Quantum Technology

Quantum technology is the umbrella term for technology utilizing quantum mechanics. The first quantum revolution began in the 1950s and resulted in technologies such as transistors and magnetic resonance imaging used in today’s smart phones and computers. We are currently at the onset of the second quantum revolution, opening up new possibilities including quantum computing, quantum sensing and quantum communication, which is projected to disrupt the world as we know it.[1]

AI-generated artwork of four blue and orange blobs arranged in the shape of a plus-sign, slightly merging into each other at the center.
AI-generated artwork generated as an interpretation of the report title using Midjourney.

Quantum Technology


Quantum computing has the ability to solve problems that classical computers are incapable of today. A classical computer uses bits to perform its operations. A quantum computer uses qubits (CUE-bits) to run multidimensional quantum algorithms. Unlike a normal bit, which can be 0 or 1, a qubit can be either of those, or a superposition of both 0 and 1. Quantum computers can in theory handle every type of computational problem and will be superior to the classical computers if the problem at hand is very complex or requires processing of large amounts of data.[2]

For instance, quantum computing can enable quick and precise simulation of chemical reactions. As such, it has the potential to speed up the discovery of new drugs, develop more sustainable materials, and bring down the energy consumption when producing fertilizers, which today accounts for 2-3 % of the global CO2 consumptions.[3]

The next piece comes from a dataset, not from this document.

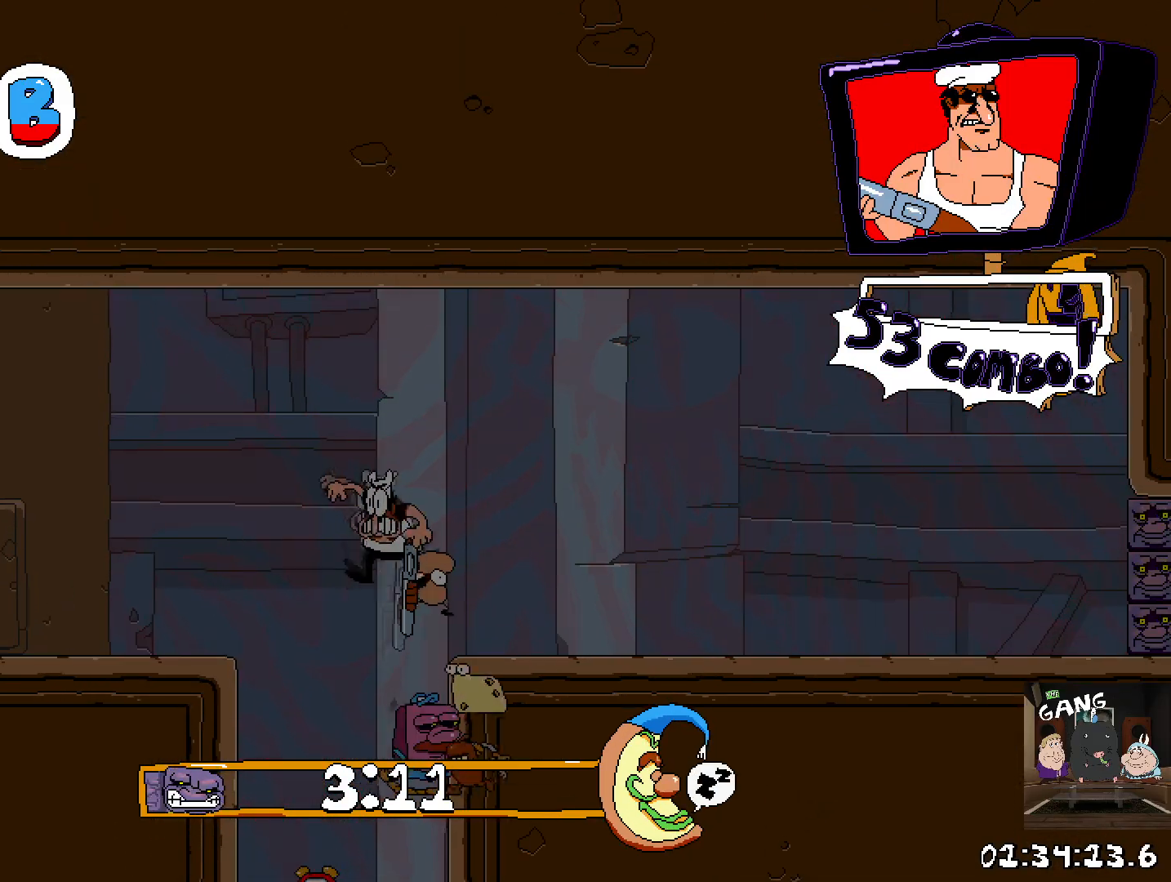
{"buttons": [], "left_stick": "center", "right_stick": "center", "events": [[100, "left_stick", "up-left"], [267, "left_stick", "center"]]}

Today, the first basic quantum computers are operational. However, external factors such as noise, temperature change, an electrical fluctuation or vibration can affect the qubits and the error rate of the quantum computers. One way to stabilize the qubits is to operate in a –273°C environment.  Thus, quantum computers are still in the early stages, and the consensus is that we have yet to mature the technology before we will see reliable large-scale error-tolerant use.[4]

Why is this interesting? 

Quantum development and commercialization is already underway, and increasing investments and intensive collaboration among government, private enterprises and academic institutions are already showing significant results. The implications of this new technology are profound for all sectors, and both governments and industry recognize that quantum computing is no longer a theoretical, lab-based technology, but one, which can provide business value.[5]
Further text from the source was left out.